Sinto que o amor é como as coisas simples da vida. Mesmo como respirar. Não faz alarde mas está sempre lá te permitindo pulsar.

Não te tira do eixo. Não te revira do avesso.

Te mantém vivo.

E assim também percebo as alegrias da vida. Menos barulhentas e mais serenas. Ainda que nos causem certa angústia em certos momentos.

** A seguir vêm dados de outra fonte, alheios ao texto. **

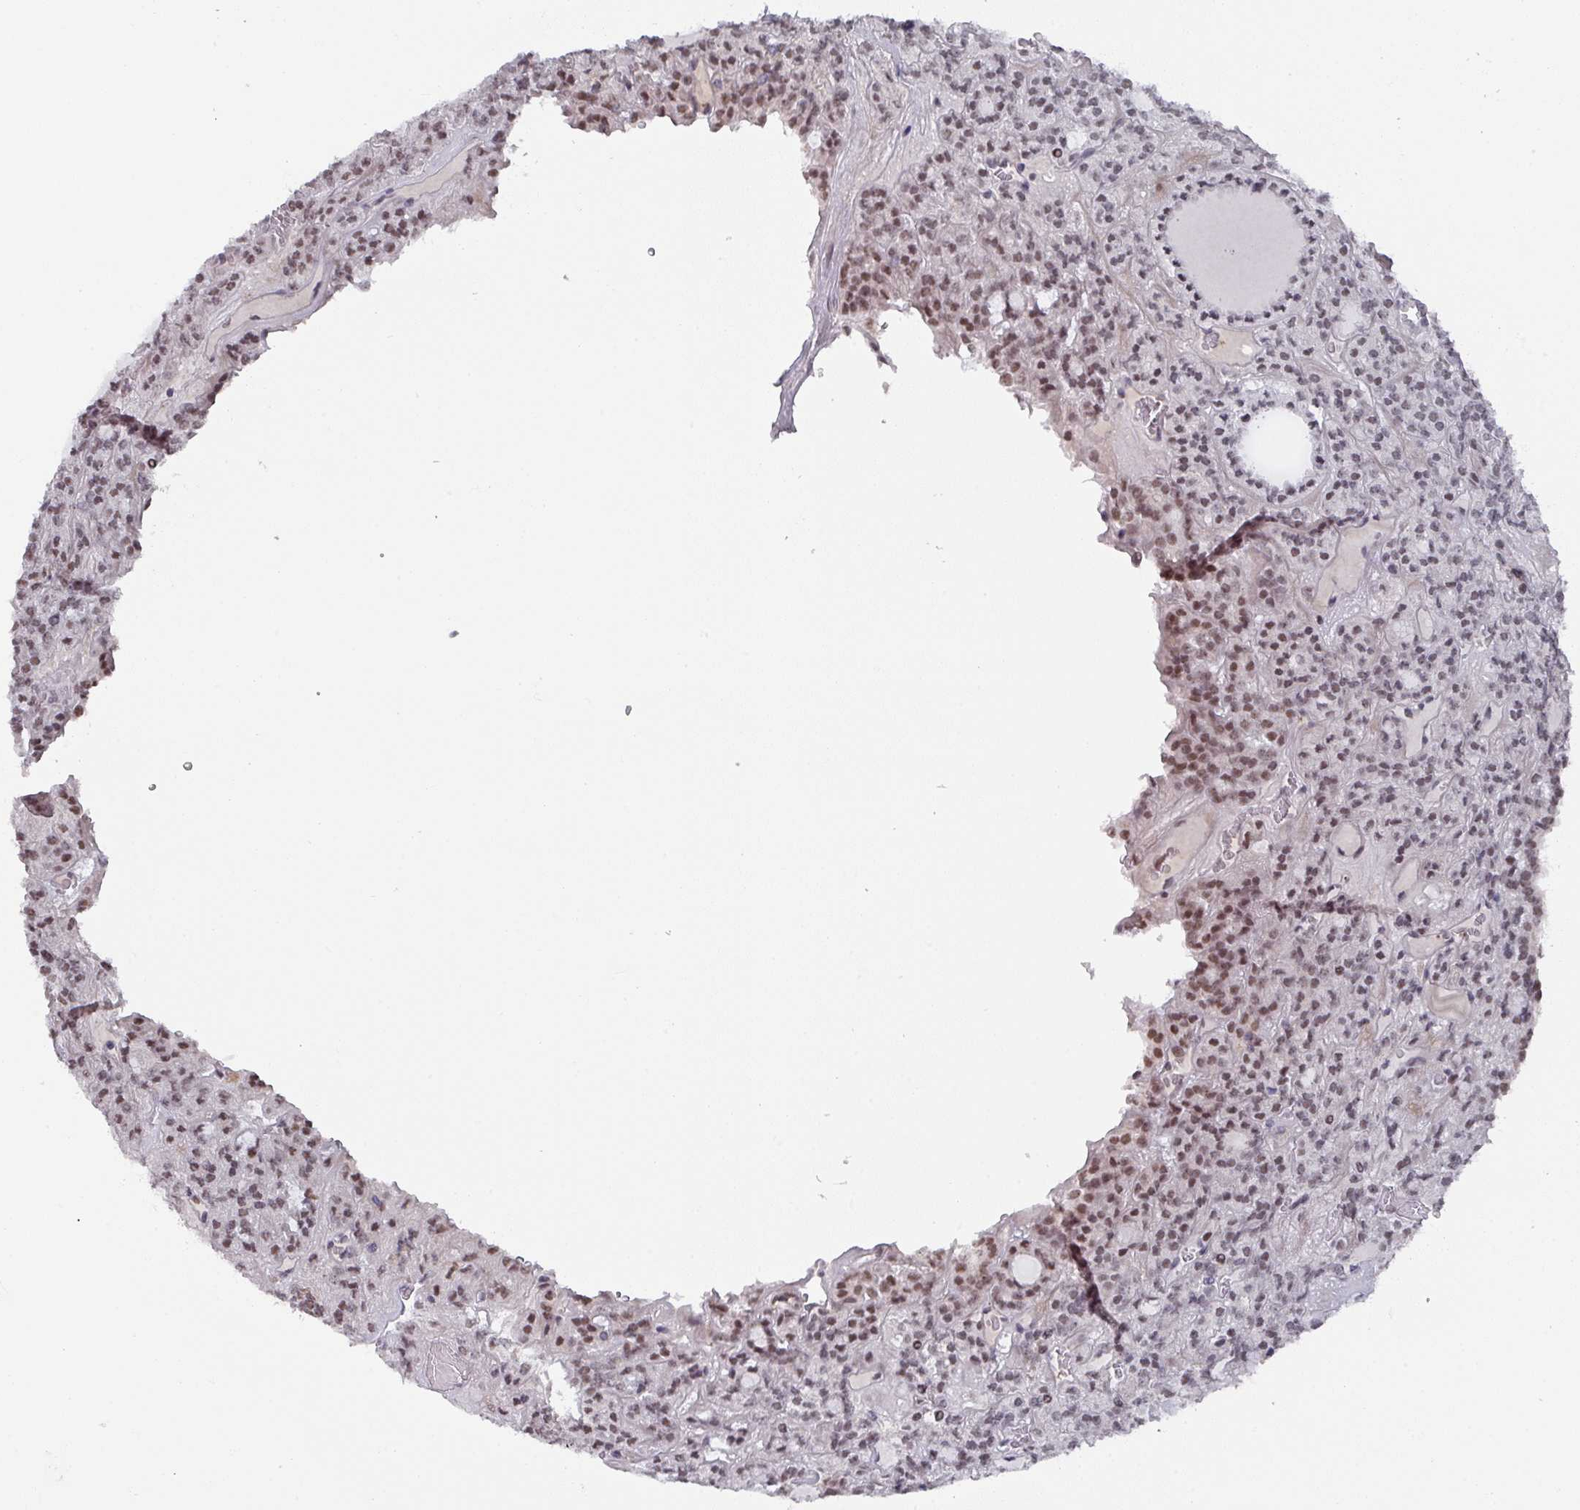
{"staining": {"intensity": "moderate", "quantity": "25%-75%", "location": "nuclear"}, "tissue": "thyroid cancer", "cell_type": "Tumor cells", "image_type": "cancer", "snomed": [{"axis": "morphology", "description": "Follicular adenoma carcinoma, NOS"}, {"axis": "topography", "description": "Thyroid gland"}], "caption": "This histopathology image displays IHC staining of follicular adenoma carcinoma (thyroid), with medium moderate nuclear expression in approximately 25%-75% of tumor cells.", "gene": "ZNF654", "patient": {"sex": "female", "age": 63}}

Afinal, é preciso certa emoção para se viver. Falo daquela que te bambeia as pernas, permeia o vazio e se entrega ao deleite do êxtase. Para depois descansar no nada.

Há ritmo e cadência. E bem longe está daquele desalinho que nos leva do inferno aos céus para logo em seguida nos chutar sem pára-quedas das nuvens.

Sempre refutei a facilidade e a tranquilidade do mundo. Via nessa leveza do vento um devaneio. Não pode ser assim tão fácil, pensava.

Mas quando se tira das costas o peso de carregar as falsas imagens, percebe-se que a natureza tem seu tempo entre florir e desabrochar.

Cabe ao jardineiro decidir com que ânimo se quer esperar. Nada mudará o tempo da terra. Tudo pode mudar o interior do plantador.